Electronic waste is recycled to recover raw materials and resalable parts that can be sold to create income. In addition to valuable materials such as gold, silver, platinum, palladium, and rare earth elements, E-waste contains many types of hazardous chemicals that are released during the recycling process and are known to be harmful to human health and ecological habitats. Both, domestically generated E-waste, and the imported from developed countries is processed using crude and unsafe recycling practices such as open burning, coal-fired grill heating, and leaching using acid baths to extract high-value elements and materials.
Bob will briefly discuss the scope of the problem, current global E-waste generation, its movement and distribution, recycling practices, exposure scenarios, and major human health and environmental effects, special populations at risk, including risk assessment challenges.

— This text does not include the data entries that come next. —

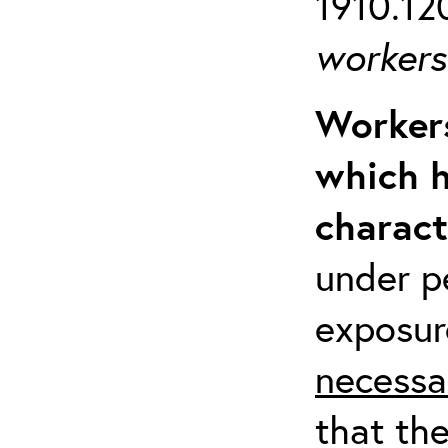
1910.120
workers 
Workers
which h
charact
under p
exposur
necessa
that th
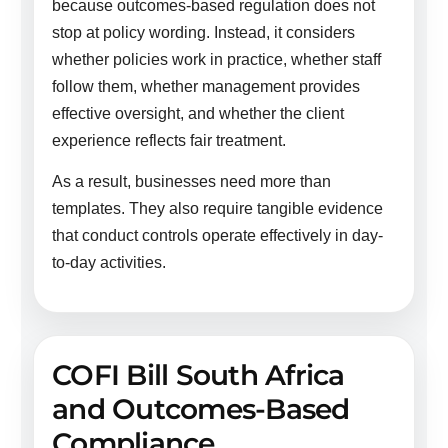
because outcomes-based regulation does not
stop at policy wording. Instead, it considers
whether policies work in practice, whether staff
follow them, whether management provides
effective oversight, and whether the client
experience reflects fair treatment.
As a result, businesses need more than
templates. They also require tangible evidence
that conduct controls operate effectively in day-
to-day activities.
COFI Bill South Africa
and Outcomes-Based
Compliance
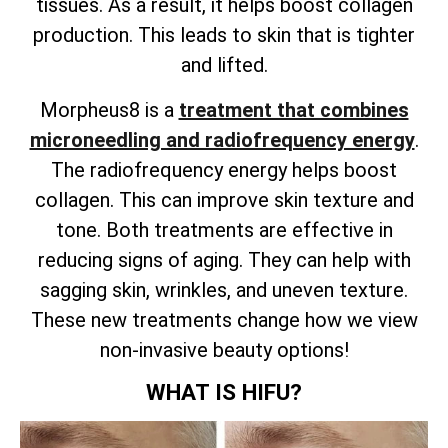
tissues. As a result, it helps boost collagen
production. This leads to skin that is tighter
and lifted.
Morpheus8 is a
treatment that combines
microneedling and radiofrequency energy
.
The radiofrequency energy helps boost
collagen. This can improve skin texture and
tone. Both treatments are effective in
reducing signs of aging. They can help with
sagging skin, wrinkles, and uneven texture.
These new treatments change how we view
non-invasive beauty options!
WHAT IS HIFU?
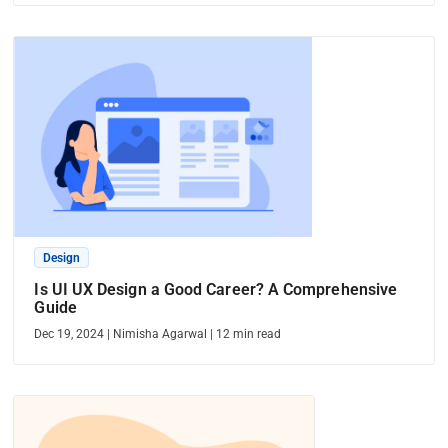
Design
Is UI UX Design a Good Career? A Comprehensive
Guide
Dec 19, 2024
|
Nimisha Agarwal
|
12
min read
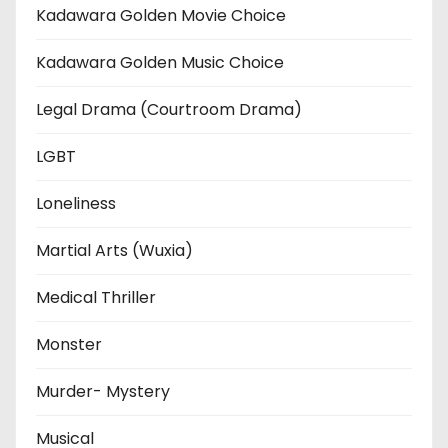
Kadawara Golden Movie Choice
Kadawara Golden Music Choice
Legal Drama (Courtroom Drama)
LGBT
Loneliness
Martial Arts (Wuxia)
Medical Thriller
Monster
Murder- Mystery
Musical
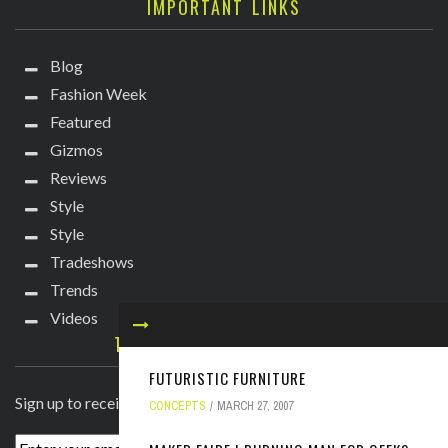
IMPORTANT LINKS
Blog
Fashion Week
Featured
Gizmos
Reviews
Style
Style
Tradeshows
Trends
Videos
TECHIE DIVA NEWSLETTER
FUTURISTIC FURNITURE
Sign up to receive breaking news straight to your inbox!
CONCEPTS
MARCH 27, 2007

Dr. Sonawane, currently our club’s Membership Director, received his Ph.D. degree in Entomology with specialization in Toxicology from the University of Missouri. He was a NIH postdoctoral Fellow and served as a faculty member in the Departments of Pediatrics at the Children’s Hospital of Philadelphia, the School of Medicine, and at the School of Veterinary Medicine of the University of Pennsylvania, Philadelphia, PA. Dr. Sonawane worked as a Toxicologist with the U.S. Food and Drug Administration in Rockville, MD. He served as a toxicologist and manager at the National Center for Environmental Assessment (NCEA), Office of Research and Development of the U. S. Environmental Protection Agency. Dr. Sonawane has over 35 plus years research and management experience in toxicology and pharmacology and cancer/non-cancer health risk assessment of environmental pollutants. He is an author and/or co-author of over 120 publications and several book chapters in toxicology and pharmacology, children’s environmental health and risk assessment of environmental chemicals. Dr. Sonawane was involved in providing leadership in coordinating and managing several health risk assessments of chemicals. He is retired from the US EPA in 2016 and started consulting company along with Dr. Bruce Fowler in the areas of toxicology and health risk assessment, environmental chemicals and pharmaceuticals. Since 2017, he is an Adjunct Professor at the Georgetown University in Washington DC.